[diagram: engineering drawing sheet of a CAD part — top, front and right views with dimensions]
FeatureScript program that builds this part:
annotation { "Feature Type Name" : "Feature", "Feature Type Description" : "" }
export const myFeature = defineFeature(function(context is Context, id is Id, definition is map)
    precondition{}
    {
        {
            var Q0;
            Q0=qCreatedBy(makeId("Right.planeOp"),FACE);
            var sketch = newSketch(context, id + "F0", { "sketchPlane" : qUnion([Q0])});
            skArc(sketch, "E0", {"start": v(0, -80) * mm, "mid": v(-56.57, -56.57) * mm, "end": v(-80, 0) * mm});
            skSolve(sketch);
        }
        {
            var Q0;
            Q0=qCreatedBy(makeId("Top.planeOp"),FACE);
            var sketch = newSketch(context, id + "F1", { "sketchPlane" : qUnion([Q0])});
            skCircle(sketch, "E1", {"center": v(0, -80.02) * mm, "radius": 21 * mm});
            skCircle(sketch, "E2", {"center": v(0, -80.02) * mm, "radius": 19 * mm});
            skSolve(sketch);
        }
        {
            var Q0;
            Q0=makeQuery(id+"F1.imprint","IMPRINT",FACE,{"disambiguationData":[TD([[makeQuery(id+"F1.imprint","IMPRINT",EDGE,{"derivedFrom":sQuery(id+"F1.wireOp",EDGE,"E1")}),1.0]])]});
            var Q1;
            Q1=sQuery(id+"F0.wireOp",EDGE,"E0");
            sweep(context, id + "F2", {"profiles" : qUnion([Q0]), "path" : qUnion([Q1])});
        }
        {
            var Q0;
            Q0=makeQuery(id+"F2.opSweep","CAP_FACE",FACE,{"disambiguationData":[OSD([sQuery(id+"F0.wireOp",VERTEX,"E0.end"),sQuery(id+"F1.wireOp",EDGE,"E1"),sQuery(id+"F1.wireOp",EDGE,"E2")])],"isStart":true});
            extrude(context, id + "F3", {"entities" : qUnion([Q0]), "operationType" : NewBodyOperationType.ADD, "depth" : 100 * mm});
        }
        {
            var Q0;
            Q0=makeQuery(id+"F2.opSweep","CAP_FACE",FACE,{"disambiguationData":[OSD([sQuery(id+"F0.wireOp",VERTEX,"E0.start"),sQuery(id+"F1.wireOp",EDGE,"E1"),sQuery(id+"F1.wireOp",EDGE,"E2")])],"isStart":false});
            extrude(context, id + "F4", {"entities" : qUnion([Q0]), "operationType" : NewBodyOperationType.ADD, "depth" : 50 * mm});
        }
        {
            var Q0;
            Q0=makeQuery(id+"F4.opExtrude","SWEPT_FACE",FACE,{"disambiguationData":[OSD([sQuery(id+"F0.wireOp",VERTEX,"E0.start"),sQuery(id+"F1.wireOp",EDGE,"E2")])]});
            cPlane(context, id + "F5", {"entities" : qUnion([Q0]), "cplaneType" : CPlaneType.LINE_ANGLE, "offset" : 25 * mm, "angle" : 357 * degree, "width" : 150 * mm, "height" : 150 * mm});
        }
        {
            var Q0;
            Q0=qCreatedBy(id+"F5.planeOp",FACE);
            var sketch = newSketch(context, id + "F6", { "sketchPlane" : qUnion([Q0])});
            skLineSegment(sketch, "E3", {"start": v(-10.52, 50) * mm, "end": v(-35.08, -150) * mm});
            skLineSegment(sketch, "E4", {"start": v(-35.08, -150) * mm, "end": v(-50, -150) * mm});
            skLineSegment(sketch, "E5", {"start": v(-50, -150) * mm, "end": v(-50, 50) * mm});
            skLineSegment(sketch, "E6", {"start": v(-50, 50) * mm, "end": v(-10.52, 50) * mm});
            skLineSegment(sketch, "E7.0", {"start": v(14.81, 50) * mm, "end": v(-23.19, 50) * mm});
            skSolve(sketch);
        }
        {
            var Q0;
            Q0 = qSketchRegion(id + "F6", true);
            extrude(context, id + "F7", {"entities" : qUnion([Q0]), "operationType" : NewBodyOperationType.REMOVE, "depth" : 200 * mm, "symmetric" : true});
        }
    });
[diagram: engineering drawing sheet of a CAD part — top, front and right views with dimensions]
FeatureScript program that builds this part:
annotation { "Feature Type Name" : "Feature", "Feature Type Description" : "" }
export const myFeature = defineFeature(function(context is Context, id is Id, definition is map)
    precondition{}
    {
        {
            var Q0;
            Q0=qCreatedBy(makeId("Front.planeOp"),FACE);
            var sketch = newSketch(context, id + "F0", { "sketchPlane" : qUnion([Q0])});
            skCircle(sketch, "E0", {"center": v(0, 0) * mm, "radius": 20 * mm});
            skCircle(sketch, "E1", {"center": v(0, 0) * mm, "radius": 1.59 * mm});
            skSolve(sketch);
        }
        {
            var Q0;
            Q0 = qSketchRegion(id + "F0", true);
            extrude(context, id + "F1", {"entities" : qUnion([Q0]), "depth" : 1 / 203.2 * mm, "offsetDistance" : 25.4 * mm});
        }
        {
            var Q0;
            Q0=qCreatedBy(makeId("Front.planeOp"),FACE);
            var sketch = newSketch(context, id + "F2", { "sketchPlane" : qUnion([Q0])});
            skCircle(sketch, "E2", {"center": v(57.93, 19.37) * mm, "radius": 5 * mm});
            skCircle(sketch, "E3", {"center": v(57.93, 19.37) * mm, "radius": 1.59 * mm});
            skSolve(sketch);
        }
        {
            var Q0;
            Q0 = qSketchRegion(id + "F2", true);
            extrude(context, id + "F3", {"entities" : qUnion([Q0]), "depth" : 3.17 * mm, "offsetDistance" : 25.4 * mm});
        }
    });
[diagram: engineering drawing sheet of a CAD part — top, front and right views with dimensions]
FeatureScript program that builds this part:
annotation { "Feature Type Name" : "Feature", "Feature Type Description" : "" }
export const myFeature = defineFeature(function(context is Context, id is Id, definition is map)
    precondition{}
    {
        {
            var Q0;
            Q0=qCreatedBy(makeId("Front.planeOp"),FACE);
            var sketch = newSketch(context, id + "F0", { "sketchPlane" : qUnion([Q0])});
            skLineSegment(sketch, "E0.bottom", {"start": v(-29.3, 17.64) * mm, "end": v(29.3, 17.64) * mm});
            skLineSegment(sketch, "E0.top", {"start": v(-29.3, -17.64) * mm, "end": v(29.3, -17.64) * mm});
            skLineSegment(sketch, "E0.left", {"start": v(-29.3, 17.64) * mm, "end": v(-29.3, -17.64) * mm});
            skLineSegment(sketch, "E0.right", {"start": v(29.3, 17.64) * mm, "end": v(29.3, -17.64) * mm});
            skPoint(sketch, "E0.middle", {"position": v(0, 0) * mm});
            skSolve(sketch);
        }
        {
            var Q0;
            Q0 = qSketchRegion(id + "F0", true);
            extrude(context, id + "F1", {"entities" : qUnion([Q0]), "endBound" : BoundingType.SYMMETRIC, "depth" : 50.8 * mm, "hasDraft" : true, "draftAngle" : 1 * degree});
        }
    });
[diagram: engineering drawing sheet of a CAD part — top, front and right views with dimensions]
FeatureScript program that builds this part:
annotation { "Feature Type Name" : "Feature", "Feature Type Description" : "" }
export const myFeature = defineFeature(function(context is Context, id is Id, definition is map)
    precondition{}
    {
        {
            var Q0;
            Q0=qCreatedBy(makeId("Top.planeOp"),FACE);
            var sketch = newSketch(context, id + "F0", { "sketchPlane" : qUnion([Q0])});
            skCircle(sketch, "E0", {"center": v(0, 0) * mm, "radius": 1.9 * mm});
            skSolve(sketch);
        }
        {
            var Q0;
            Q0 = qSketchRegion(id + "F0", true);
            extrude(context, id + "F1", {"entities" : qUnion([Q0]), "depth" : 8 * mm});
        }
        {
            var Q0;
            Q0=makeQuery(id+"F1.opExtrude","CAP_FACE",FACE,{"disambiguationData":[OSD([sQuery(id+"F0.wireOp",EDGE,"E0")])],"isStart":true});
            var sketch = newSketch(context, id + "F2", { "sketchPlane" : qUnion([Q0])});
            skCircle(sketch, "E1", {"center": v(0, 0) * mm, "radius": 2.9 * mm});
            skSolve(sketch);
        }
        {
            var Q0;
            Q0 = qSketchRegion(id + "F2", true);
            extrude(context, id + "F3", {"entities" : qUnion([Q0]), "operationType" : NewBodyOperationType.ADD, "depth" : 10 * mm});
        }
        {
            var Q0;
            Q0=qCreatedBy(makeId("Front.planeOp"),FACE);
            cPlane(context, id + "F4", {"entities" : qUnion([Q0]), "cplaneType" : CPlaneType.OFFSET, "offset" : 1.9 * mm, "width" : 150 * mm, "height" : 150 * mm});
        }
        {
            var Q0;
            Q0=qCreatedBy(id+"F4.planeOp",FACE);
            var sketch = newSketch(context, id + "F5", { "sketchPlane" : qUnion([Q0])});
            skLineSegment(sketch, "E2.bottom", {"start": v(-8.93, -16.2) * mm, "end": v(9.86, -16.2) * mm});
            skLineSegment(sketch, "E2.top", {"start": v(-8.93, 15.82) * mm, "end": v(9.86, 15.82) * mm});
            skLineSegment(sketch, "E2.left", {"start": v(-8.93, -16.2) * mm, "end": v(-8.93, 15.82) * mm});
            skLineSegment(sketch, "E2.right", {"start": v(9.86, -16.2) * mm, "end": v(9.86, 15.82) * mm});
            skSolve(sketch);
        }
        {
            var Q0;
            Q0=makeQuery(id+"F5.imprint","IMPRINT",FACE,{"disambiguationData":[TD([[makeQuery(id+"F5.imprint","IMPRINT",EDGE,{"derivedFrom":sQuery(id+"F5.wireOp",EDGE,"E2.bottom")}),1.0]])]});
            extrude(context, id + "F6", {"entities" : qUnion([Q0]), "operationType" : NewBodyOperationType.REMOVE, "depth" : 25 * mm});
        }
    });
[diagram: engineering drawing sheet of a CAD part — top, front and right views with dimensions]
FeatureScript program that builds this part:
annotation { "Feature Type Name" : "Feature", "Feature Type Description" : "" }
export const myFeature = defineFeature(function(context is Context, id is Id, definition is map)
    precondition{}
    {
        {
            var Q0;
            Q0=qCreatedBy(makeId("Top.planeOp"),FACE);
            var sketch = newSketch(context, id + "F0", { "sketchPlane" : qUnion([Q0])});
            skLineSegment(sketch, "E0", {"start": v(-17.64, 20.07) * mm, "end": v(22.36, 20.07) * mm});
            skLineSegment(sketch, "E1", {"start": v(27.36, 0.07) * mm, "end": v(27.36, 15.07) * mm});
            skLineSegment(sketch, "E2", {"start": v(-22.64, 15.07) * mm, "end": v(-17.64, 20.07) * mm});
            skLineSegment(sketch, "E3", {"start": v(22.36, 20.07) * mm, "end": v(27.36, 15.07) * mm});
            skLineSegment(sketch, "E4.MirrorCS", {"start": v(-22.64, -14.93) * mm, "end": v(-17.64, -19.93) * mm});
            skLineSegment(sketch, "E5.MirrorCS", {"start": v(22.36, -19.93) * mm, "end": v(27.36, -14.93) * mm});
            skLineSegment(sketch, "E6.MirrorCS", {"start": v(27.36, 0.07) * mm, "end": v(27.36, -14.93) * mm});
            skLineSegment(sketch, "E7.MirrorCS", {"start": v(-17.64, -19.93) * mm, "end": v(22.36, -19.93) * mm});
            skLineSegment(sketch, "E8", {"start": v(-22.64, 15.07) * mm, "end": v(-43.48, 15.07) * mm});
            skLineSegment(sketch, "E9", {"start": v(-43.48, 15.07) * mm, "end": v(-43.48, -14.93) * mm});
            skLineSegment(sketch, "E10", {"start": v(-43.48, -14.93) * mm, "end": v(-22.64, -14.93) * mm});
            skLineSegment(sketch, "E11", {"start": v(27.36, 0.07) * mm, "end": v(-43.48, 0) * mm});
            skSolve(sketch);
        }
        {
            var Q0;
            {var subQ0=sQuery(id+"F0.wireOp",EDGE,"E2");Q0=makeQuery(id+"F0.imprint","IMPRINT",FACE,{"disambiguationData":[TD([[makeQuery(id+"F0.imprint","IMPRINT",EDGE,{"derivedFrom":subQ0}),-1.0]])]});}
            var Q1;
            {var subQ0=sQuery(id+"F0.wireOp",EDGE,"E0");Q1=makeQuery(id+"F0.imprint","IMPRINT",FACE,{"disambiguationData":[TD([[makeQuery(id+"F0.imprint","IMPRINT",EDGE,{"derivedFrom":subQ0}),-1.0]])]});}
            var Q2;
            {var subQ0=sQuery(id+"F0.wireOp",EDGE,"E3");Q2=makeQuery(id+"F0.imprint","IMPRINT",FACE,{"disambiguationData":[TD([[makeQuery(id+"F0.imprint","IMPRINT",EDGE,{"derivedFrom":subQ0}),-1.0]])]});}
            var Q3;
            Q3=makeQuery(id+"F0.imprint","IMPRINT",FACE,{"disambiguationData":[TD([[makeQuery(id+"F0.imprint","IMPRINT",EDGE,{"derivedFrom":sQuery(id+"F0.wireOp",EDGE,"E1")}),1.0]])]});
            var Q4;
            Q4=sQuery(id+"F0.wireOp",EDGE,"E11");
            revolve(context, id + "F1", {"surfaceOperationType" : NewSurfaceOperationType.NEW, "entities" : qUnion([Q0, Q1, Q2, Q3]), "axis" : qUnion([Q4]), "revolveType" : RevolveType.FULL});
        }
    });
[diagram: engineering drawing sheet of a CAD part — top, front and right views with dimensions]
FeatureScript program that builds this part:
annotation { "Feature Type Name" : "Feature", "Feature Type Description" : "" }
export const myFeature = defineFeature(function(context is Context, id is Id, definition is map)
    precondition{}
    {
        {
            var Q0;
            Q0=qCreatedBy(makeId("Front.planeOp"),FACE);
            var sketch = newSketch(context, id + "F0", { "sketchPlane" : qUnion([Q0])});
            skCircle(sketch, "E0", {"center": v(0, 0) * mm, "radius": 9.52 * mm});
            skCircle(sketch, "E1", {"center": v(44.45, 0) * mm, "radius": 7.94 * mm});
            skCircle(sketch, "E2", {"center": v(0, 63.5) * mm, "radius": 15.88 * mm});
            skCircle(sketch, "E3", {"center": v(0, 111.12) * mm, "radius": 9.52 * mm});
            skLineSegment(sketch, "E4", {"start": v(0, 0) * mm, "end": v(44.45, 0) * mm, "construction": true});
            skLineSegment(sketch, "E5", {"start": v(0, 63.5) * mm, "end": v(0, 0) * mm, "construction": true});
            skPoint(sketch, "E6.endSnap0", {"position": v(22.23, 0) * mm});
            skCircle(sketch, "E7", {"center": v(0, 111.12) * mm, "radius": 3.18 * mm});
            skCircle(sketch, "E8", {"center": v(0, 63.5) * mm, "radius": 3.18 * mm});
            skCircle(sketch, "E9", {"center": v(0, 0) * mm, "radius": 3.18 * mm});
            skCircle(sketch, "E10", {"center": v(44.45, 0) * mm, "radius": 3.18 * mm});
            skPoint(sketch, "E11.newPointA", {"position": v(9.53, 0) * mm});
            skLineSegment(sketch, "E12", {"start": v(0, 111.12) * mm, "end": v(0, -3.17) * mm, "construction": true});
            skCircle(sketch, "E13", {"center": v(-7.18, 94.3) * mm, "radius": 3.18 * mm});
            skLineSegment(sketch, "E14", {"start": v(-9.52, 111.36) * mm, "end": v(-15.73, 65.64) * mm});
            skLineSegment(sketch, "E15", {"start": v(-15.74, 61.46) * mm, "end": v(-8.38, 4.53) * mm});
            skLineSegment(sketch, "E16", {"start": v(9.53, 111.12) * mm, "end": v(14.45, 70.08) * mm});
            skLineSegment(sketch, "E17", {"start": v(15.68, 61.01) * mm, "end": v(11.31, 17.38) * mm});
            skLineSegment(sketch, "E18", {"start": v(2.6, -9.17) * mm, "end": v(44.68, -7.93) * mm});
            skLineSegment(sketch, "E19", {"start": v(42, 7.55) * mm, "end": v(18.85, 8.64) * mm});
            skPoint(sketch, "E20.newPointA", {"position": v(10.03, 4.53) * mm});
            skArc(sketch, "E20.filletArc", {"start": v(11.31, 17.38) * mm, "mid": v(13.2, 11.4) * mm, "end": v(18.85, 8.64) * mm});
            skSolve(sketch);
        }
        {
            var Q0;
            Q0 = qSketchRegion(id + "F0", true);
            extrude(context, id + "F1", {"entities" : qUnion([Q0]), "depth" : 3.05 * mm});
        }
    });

○ ○ ○ ○

EXERCISE: State how many lines in the items above contain the string "CPlaneType", giving the number alone.

OUTPUT FOR THIS EXERCISE: 2